Professor Talley said that he did not refer his patients for hypnotherapy, but did refer some for cognitive behavioural therapy if their symptoms appeared to be related to psychological stress.
Gut-directed hypnotherapy costs around $150 a session. In this video, Dr Simone Peters (PhD), who led the Alfred hospital study, shows one form of the approach, reading a script to a patient who lies with her eyes closed, saying “powerful changes are happening inside your body … this medicine is doing you so much good”.
Dr Peters told MJA InSight that when choosing a hypnotherapist for IBS, doctors should refer to “a specialist gut-directed hypnotherapist with a thorough understanding of IBS and a background in gastroenterology”.

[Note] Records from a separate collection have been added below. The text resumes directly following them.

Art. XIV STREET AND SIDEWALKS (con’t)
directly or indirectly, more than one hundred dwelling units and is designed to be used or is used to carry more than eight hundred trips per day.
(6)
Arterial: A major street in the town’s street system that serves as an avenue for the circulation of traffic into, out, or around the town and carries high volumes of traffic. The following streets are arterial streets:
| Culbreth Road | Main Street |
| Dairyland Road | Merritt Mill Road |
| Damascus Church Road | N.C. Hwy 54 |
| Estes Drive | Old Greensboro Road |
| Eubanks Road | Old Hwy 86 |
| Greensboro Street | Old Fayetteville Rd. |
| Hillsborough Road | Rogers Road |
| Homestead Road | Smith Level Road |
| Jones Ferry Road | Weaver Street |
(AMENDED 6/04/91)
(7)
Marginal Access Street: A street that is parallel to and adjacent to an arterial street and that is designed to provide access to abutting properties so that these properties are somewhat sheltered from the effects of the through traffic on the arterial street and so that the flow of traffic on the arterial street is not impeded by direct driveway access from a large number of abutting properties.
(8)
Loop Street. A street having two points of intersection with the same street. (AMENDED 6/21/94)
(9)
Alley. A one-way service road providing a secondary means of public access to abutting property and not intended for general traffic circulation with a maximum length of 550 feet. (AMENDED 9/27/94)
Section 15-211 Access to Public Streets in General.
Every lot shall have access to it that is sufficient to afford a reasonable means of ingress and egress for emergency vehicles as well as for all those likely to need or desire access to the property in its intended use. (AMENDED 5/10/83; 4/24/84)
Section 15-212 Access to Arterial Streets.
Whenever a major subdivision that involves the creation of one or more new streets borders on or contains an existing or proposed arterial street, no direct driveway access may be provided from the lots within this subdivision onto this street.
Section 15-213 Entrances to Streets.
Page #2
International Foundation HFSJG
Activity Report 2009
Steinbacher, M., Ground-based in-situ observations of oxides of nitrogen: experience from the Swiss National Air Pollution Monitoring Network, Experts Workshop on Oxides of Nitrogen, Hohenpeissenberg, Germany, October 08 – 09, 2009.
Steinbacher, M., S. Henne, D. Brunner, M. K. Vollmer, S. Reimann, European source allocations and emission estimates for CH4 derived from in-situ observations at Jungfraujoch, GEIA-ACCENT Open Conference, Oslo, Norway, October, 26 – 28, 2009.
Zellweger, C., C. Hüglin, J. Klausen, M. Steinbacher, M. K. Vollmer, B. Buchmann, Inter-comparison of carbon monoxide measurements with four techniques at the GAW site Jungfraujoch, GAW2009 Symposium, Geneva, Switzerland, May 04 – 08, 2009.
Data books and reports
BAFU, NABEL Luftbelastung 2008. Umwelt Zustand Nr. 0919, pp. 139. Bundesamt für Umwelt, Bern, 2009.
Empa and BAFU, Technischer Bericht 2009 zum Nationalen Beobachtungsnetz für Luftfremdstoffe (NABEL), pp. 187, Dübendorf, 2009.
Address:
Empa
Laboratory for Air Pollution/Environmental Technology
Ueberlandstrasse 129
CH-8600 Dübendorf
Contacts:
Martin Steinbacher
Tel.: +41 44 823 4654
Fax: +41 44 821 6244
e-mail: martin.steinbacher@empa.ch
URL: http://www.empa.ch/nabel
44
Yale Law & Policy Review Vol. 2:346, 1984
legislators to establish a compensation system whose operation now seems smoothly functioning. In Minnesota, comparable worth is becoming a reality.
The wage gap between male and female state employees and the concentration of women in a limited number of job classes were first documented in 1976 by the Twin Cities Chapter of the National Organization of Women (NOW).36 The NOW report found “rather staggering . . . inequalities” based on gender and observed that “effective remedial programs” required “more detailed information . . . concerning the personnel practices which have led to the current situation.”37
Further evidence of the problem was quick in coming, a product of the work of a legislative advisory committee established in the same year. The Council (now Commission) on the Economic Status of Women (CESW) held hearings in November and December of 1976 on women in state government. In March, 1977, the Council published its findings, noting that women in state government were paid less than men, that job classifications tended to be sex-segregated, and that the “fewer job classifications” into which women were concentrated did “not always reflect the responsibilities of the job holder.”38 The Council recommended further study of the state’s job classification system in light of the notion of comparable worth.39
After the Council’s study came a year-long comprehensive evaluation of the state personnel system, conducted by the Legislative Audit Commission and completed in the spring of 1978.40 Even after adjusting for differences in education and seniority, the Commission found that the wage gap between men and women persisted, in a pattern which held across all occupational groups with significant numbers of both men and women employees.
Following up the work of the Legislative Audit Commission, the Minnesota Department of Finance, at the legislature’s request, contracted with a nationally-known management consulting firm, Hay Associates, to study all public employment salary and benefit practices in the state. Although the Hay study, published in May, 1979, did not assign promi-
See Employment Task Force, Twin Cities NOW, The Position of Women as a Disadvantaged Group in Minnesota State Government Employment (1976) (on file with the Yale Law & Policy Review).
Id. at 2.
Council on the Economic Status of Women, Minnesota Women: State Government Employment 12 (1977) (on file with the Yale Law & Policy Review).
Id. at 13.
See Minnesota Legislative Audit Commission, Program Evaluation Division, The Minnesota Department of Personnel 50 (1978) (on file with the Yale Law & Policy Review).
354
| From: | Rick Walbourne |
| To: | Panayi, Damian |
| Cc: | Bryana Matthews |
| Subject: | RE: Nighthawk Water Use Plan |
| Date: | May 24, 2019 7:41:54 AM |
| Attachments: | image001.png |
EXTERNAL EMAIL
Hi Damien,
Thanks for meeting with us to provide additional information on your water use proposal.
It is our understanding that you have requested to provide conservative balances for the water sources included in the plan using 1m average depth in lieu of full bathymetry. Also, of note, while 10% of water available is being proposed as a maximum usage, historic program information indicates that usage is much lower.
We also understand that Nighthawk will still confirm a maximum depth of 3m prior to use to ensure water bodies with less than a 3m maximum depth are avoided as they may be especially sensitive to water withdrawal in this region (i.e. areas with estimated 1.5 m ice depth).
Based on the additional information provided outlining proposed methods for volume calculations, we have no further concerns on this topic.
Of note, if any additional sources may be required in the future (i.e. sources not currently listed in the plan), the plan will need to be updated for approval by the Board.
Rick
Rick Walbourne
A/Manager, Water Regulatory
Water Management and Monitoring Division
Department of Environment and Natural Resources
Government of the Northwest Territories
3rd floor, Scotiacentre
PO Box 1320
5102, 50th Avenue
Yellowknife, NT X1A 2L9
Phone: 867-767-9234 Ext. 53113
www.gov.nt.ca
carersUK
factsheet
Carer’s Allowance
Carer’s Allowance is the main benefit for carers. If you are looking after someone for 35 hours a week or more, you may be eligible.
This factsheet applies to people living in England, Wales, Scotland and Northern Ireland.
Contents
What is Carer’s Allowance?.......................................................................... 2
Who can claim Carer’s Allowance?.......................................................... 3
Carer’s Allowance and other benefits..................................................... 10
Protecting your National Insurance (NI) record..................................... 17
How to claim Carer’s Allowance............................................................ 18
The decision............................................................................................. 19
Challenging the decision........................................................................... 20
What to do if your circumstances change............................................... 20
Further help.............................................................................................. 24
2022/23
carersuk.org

However, finding such a specialist may be difficult. There are no agreed standards or guidelines for gut-directed hypnotherapy and practitioners can have a range of professional backgrounds, from psychology to psychotherapy.
Dr Ellard said that it was important to note that not all patients with IBS wanted treatment for the condition.
“Doctors really need to ask patients what they want out of the consultation,” she said. “Some patients just want reassurance, and are happy to live with their symptoms so long as they know what it is.”